Questions d'étude:
- A) Dans l'extrait sur l'affaire De Lage Landen Leasing, quel métier exerce M. [W] ?
- B) Poursuivez l'extrait sur l'affaire De Lage Landen Leasing en reprenant juste après sa dernière phrase.

Des échéances étant restées impayées à compter du 15 décembre 2018 et après une mise en demeure restée infructueuse, la société De Lage Landen Leasing a saisi le président du tribunal de grande instance de Strasbourg d'une requête en injonction de payer à laquelle il a été fait droit par une ordonnance du 10 septembre 2019, signifiée le 19 septembre 2019, par laquelle M. [W] s'est vu enjoindre de payer à la requérante la somme de 17 205,90 euros, outre les intérêts, frais et dépens.

M. [W] a formé opposition à cette ordonnance, sans toutefois constituer avocat devant le tribunal, devenu le tribunal judiciaire de Strasbourg, qui, par jugement réputé contradictoire du 17 septembre 2020, l'a condamné à payer à la société De Lage Landen Leasing la somme de 17 205,90 euros augmentée des intérêts au taux contractuel de 7,26 % l'an à compter du 26 mars 2019, ainsi que la somme de 1 200 euros au titre de l'article 700 du code de procédure civile, outre les dépens incluant ceux de la procédure d'injonction de payer.

Il a rejeté les autres demandes et assorti ce jugement de l'exécution provisoire.

M. [W] a interjeté appel de ce jugement par déclaration datée du 16 novembre 2020.

Par ses conclusions récapitulatives transmises par voie électronique le 26 juillet 2021, il sollicite l'infirmation du jugement déféré et que la cour, statuant à nouveau, déboute la société De Lage Landen Leasing de l'intégralité de ses demandes, en jugeant que les deux contrats de prêt litigieux ont été conclus en violation des obligations légales, et qu'elle condamne l'intimée aux entiers frais et dépens ainsi qu'au paiement de la somme de 1 000 euros en application de l'article 700 du code de procédure civile.

Par ailleurs, M. [W] sollicite le rejet de l'appel incident de la société De Lage Landen Leasing ainsi que la condamnation de cette dernière aux entiers frais et dépens nés de l'appel incident.

À l'appui de son appel, M. [W] soutient que :

- même si le matériel acquis et financé par les contrats signés avec la société De Lage Landen Leasing est un matériel professionnel, lui-même, dentiste de profession, est profane s'agissant des modalités de financement, les particularités du contrat ne relevant pas de sa sphère professionnelle,

- les contrats de prêt ne comportent pas l'ensemble des informations obligatoires, en violation des obligations légales,

- il n'a disposé ni d'informations complètes sur les modalités de financement, ni d'un délai de rétractation.

Sur l'appel incident de la société De Lage Landen Leasing, M. [W] déplore l'absence d'information reçue et soutient que l'article 4 des conditions générales relatives à l'intérêt de retard au taux de 1 % par mois s'analyse en une clause pénale, manifestement excessive et devant être réduite.

Données à examiner:
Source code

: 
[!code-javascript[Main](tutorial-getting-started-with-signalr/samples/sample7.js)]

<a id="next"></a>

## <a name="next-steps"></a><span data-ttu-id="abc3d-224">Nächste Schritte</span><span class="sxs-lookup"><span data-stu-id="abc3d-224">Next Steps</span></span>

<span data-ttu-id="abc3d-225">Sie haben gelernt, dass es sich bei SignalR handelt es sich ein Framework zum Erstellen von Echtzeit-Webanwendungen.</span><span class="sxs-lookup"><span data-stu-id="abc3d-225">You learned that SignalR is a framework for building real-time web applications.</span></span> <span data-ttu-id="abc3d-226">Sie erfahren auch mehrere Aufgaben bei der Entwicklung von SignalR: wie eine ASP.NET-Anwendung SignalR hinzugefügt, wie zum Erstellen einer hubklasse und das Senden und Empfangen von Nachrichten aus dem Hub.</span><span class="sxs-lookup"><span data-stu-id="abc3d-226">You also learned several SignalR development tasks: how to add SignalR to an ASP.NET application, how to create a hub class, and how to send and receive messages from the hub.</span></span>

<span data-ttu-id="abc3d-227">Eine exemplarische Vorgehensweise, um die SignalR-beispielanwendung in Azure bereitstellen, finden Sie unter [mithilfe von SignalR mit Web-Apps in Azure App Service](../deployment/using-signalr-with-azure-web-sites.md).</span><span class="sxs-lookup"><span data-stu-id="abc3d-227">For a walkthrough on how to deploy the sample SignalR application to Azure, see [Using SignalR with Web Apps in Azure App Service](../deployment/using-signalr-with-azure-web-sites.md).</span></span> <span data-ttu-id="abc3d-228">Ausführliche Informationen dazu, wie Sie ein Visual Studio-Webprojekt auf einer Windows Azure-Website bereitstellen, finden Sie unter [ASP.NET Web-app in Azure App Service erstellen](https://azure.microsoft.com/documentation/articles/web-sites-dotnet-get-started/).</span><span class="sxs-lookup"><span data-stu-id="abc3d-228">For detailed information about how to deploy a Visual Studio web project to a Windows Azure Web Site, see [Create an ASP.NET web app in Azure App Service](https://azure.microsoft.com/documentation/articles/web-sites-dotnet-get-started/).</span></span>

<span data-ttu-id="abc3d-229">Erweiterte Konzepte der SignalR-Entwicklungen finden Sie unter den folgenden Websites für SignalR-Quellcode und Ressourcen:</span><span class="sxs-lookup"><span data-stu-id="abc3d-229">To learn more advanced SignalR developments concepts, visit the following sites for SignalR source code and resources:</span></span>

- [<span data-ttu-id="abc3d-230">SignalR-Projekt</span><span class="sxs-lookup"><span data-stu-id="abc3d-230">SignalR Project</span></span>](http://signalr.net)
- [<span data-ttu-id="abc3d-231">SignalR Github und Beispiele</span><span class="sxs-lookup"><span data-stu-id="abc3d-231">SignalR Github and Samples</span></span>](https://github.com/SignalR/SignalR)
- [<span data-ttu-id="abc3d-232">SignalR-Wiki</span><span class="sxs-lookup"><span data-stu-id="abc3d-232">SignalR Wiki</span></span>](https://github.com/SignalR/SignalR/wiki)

Réponses par numéro:
- A) Il est dentiste.

- B)
Par ses conclusions récapitulatives transmises par voie électronique le 30 septembre 2021, la société De Lage Landen Leasing sollicite le rejet de l'appel principal de M. [W] et la confirmation du jugement déféré dans la limite de son appel incident, par lequel elle sollicite l'infirmation de ce jugement en ce qu'il a appliqué des intérêts au taux de 7,26 % par an, au lieu de 12 % par an (1 % par mois).

Elle demande que la cour, statuant à nouveau, condamne M. [W] à lui payer la somme de 17 205,90 euros augmentée des intérêts au taux contractuel de 1 % par mois à compter du 26 mars 2019.

En tout état de cause, elle sollicite que M. [W] soit débouté de l'ensemble de ses demandes et qu'il soit condamné aux entiers dépens d'appel ainsi qu'au paiement de la somme de 3 000 euros sur le fondement de l'article 700 du code de procédure civile.

La société De Lage Landen Leasing souligne que, si M. [W] invoque un manque d'information lors de la souscription des contrats, et en particulier concernant le taux d'intérêt, il ne se fonde sur aucun texte légal, aucune convention, et ses demandes doivent donc être rejetées pour défaut de fondement juridique.

En tout état de cause, il ne prouve pas ne pas avoir bénéficié d'informations préalables lors de la souscription des prêts et ne précise pas les obligations légales faisant défaut sur ces contrats.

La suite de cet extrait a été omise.